И выяснилось, что в Москве имя Фостера известно многим. Во всяком случае, на его публичную лекцию в воскресенье собралось около трех тысяч человек. Конечно, вход был объявлен свободный, и тем не менее: лекция архитектора, в разгар выходного дня, за Курской, в бывшем цехе московского винзавода. Сами организаторы не рассчитывали на подобный успех, а знатоки обозревали зал, наполняясь патриотическими чувствами: все-таки приятно, что лекция по архитектуре вызвала в Москве такой ажиотаж. Пасхальный контекст придал выступлению Фостера дополнительный (а возможно, и необходимый!) объем, так что если не чуда, то, во всяком случае, откровений от мировой знаменитости ждали. Откровений и пророчеств. Ощущение было такое, что если бы мэтр позволил себе некоторую экстравагантность и заявил, например, что закон всемирного тяготения потерял актуальность, энтузиастически настроенная публика приняла бы эти его слова на ура.
Однако ничего подобного Фостер не сказал. Он вообще оказался чрезвычайно академичен, в чем-то даже сух. Интерактивное шоу, представленное взорам собравшихся, дало некоторое представление о трудах архитектора, хорошо известных всем, кто с интересом ожидал этой встречи. Британский музей. Берлинский Рейхстаг┘ «Старое и новое» – именно так определена была тема лекции. Норман Фостер рассказывал и показывал, как новация должна быть укоренена в историю, каким образом новое проистекает из старого. Надо смотреть не на то, как выглядит здание сегодня, а попытаться раскопать, что задумывал архитектор. К примеру, выяснилось, что в Британском музее предполагался внутренний дворик, но просуществовал он считанные годы, а затем был застроен. Может быть, вернуться к этому проекту, чтобы открыть в старом здании новый, современный объем?
Короче говоря, переделка пойдет на пользу, если двигаться в сторону первоначального замысла. Мысль, возможно, не новая, и уж точно неожиданная в устах мэтра хай-тека, каковым было принято у нас считать мистера Фостера, однако чрезвычайно актуальная, даже злободневная для московской практики последних лет.
Еще одна «забава» Фостера, его, можно сказать, идея фикс, – экологический поворот во всех его проектах. Знаменитый дом-огурец, ставший одним из героев последнего по времени «Основного инстинкта», сориентирован на местности таким образом, чтобы солнечная активность всячески приумножалась внутри, и естественный свет в здании казался сильнее и ярче.

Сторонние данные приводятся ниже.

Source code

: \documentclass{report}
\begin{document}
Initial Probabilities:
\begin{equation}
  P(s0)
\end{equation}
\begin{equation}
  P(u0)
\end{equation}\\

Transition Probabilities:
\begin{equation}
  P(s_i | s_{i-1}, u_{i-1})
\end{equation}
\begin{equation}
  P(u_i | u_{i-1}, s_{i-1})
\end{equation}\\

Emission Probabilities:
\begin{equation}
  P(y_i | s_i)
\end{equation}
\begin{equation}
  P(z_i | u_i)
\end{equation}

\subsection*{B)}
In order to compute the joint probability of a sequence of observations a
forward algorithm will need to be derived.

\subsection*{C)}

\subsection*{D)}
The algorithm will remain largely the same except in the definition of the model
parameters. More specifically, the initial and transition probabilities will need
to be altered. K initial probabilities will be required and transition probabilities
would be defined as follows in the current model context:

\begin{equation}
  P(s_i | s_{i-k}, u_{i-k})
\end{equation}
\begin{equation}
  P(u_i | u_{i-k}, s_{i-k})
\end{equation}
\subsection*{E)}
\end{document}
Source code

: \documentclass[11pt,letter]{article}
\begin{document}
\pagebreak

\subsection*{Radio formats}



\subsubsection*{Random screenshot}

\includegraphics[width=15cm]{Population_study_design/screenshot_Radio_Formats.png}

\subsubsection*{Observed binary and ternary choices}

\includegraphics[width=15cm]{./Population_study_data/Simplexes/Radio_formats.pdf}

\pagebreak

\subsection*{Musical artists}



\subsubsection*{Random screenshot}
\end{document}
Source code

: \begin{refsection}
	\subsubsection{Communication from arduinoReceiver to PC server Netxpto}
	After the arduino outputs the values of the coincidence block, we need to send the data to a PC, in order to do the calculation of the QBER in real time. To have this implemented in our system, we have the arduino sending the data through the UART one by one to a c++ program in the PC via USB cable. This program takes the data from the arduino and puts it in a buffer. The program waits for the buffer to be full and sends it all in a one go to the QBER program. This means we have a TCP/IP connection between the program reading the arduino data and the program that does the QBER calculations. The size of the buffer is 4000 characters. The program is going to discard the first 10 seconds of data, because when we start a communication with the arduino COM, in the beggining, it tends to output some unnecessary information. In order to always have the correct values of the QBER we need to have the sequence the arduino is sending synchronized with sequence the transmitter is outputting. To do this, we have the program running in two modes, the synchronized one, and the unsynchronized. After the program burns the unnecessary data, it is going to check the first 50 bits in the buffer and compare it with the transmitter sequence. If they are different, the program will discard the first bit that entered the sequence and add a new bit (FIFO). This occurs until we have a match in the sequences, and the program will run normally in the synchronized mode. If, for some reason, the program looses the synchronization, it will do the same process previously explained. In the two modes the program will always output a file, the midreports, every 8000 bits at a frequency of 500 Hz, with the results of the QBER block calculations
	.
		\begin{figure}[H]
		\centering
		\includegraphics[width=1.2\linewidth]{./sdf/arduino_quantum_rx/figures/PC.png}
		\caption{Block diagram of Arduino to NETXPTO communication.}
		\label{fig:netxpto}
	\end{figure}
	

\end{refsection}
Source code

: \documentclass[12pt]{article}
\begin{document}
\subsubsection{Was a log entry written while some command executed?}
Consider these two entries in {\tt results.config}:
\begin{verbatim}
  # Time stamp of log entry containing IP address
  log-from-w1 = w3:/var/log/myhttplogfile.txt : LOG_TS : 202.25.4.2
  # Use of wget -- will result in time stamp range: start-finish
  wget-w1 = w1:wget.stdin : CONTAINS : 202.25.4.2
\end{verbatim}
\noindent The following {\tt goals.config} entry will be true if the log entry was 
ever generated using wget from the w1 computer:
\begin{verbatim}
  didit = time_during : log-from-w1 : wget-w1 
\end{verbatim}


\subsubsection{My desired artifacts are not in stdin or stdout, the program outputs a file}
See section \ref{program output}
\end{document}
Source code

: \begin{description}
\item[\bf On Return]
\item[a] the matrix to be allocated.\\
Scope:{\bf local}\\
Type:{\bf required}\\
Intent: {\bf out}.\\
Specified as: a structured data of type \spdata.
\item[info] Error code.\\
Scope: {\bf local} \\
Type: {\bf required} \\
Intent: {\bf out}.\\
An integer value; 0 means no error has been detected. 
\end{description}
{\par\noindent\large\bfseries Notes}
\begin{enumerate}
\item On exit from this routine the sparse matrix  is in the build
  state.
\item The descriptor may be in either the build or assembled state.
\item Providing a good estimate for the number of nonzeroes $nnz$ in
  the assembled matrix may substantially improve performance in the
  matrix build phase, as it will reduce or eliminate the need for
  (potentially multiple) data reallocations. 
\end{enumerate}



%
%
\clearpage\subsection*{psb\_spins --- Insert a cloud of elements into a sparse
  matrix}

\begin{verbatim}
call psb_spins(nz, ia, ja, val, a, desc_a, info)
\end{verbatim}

Инновация никогда не должна быть самоцелью. Еще одна банальность. Не банальность – в том, как Фостер воплощает эту мысль в объеме. В железнодорожных вокзалах, аэропортах и других добрых делах.
Московское любопытство к фигуре Фостера естественно еще и потому, что в определенном, прежде всего в идеологическом плане появление его в России можно сравнить с приездом Ле Корбюзье. После Корбюзье Фостер – первая архитектурная величина мирового масштаба, которая начала работать в России. Причем одновременно в обеих столицах: в Москве, как известно, он построит в Сити самую высокую в Европе башню «Россия» (окончание работ в конце 2010 – в самом начале 2011 года), в Петербурге в начале года он выиграл конкурс на работы в Новой Голландии. И если первый проект не слишком отличается от других небоскребов, и особой затейливости в нем не найти, то Новая Голландия очень явственно демонстрирует продекларированный путь – путь обновления, местами весьма радикального, при чрезвычайном уважении к сохранившейся старине. В его проекте яростный, можно сказать, модернизм вписывается в традиционную архитектурную среду Петербурга.

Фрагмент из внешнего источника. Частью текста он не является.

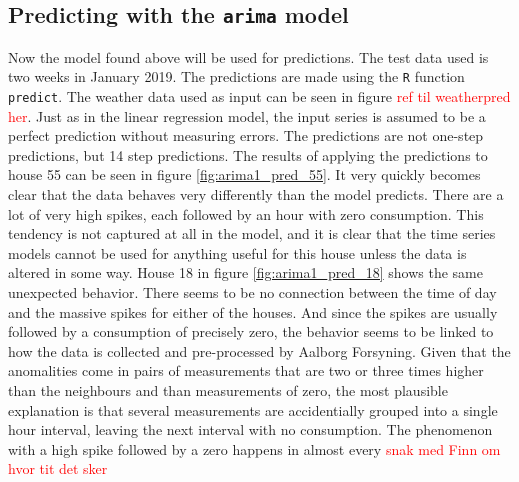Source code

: \subsection{Predicting with the \texttt{arima} model}
Now the model found above will be used for predictions. The test data used is two weeks in January 2019. The predictions are made using the \texttt{R} function \texttt{predict}. The  weather data used as input can be seen in figure 
\textcolor{red}{ref til weatherpred her}. Just as in the linear regression model, the input series is assumed to be a perfect prediction without measuring errors. The predictions are not one-step predictions, but 14 step predictions. The results of applying the predictions to house 55 can be seen in figure \cref{fig:arima1_pred_55}. It very quickly becomes clear that the data behaves very differently than the model predicts. There are a lot of very high spikes, each followed by an hour with zero consumption. This tendency is not captured at all in the model, and it is clear that the time series models cannot be used for anything useful for this house unless the data is altered in some way. House 18 in figure \cref{fig:arima1_pred_18} shows the same unexpected behavior. There seems to be no connection between the time of day and the massive spikes for either of the houses. And since the spikes are usually followed by a consumption of precisely zero, the behavior seems to be linked to how the data is collected and pre-processed by Aalborg Forsyning. Given that the anomalities come in pairs of measurements that are two or three times higher than the neighbours and than measurements of zero, the most plausible explanation is that several measurements are accidentially grouped into a single hour interval, leaving the next interval with no consumption. The phenomenon with a high spike followed by a zero happens in almost every \textcolor{red}{snak med Finn om hvor tit det sker}


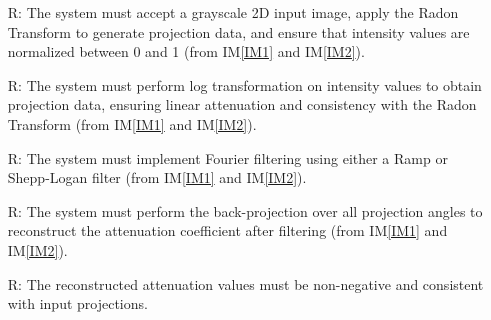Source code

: \documentclass[12pt]{article}
\newcounter{reqnum} %
\begin{document}
\noindent \begin{itemize}

\item[R\refstepcounter{reqnum}\thereqnum \label{R1}:] The system must accept a
  grayscale 2D input image, apply the Radon Transform to generate projection
  data, and ensure that intensity values are normalized between 0 and 1 (from
  IM\ref{IM1} and IM\ref{IM2}).

\item[R\refstepcounter{reqnum}\thereqnum \label{R2}:] The system must perform log
  transformation on intensity values to obtain projection data, ensuring linear
  attenuation and consistency with the Radon Transform (from IM\ref{IM1} and IM\ref{IM2}).

\item[R\refstepcounter{reqnum}\thereqnum \label{R3}:] The system must implement
  Fourier filtering using either a Ramp or Shepp-Logan filter (from IM\ref{IM1} and IM\ref{IM2}).

\item[R\refstepcounter{reqnum}\thereqnum \label{R4}:] The system must perform the
  back-projection over all projection angles to reconstruct the attenuation
  coefficient after filtering (from IM\ref{IM1} and IM\ref{IM2}).

\item[R\refstepcounter{reqnum}\thereqnum \label{R5}:] The reconstructed attenuation
  values must be non-negative and consistent with input projections.
\end{itemize}
\end{document}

Есть, впрочем, еще один контекст, в который, быть может, того не ведая, попал сэр Норман Фостер. Его лекция упала в почву, только-только взрыхленную участниками проходившей на минувшей неделе конференции «Наследие в зоне риска». Речь шла о плачевном, во всех отношениях угрожающем состоянии шедевров русского конструктивизма. Что с ними делать, если многие здания строились из негодных материалов? Как, с какой стороны подступиться? Открывшиеся в рамках конференции выставки в Музее архитектуры, как, впрочем, и принятая по итогам заседаний «Московская декларация», похожи на крики отчаяния.

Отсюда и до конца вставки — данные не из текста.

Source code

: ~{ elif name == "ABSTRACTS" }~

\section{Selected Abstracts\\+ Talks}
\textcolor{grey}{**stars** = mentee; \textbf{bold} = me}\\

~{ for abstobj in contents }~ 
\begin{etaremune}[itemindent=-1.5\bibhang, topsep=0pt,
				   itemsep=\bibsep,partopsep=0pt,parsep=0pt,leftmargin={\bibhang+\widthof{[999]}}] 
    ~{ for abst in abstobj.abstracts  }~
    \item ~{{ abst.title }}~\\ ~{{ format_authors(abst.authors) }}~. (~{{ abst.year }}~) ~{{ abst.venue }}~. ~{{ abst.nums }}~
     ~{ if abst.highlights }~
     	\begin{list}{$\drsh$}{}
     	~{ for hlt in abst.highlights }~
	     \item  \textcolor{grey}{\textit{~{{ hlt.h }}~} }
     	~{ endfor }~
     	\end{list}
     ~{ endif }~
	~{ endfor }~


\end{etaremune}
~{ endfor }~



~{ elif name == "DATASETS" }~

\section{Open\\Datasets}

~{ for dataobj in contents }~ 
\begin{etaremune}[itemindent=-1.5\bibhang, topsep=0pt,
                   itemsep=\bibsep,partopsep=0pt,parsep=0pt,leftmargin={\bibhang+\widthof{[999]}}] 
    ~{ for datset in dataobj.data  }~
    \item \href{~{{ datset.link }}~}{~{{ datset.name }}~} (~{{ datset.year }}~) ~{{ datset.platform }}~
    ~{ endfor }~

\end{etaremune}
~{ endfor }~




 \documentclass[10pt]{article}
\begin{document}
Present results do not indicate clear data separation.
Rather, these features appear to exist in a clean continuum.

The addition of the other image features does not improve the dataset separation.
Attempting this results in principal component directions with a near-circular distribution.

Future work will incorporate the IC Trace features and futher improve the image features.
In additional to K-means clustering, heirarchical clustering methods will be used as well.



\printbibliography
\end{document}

При том, что никто и ничто не обещает, что дальше будет лучше, что сигналы бедствия услышаны, приняты и остается только ждать, когда откроется в Москве «Дворец света». Речь – не об очередном энергоемком и высокоэкологичном шедевре Фостера. Знаменитый советский архитектор Константин Мельников задумал ДК работников коммунального хозяйства, ныне ДК имени Русакова на Стромынке, как Дворец Света. Лет десять тому дом передали Театру Романа Виктюка. Говорят, реставрация вот-вот начнется. Говорят. Про другие здания – даже и не говорят.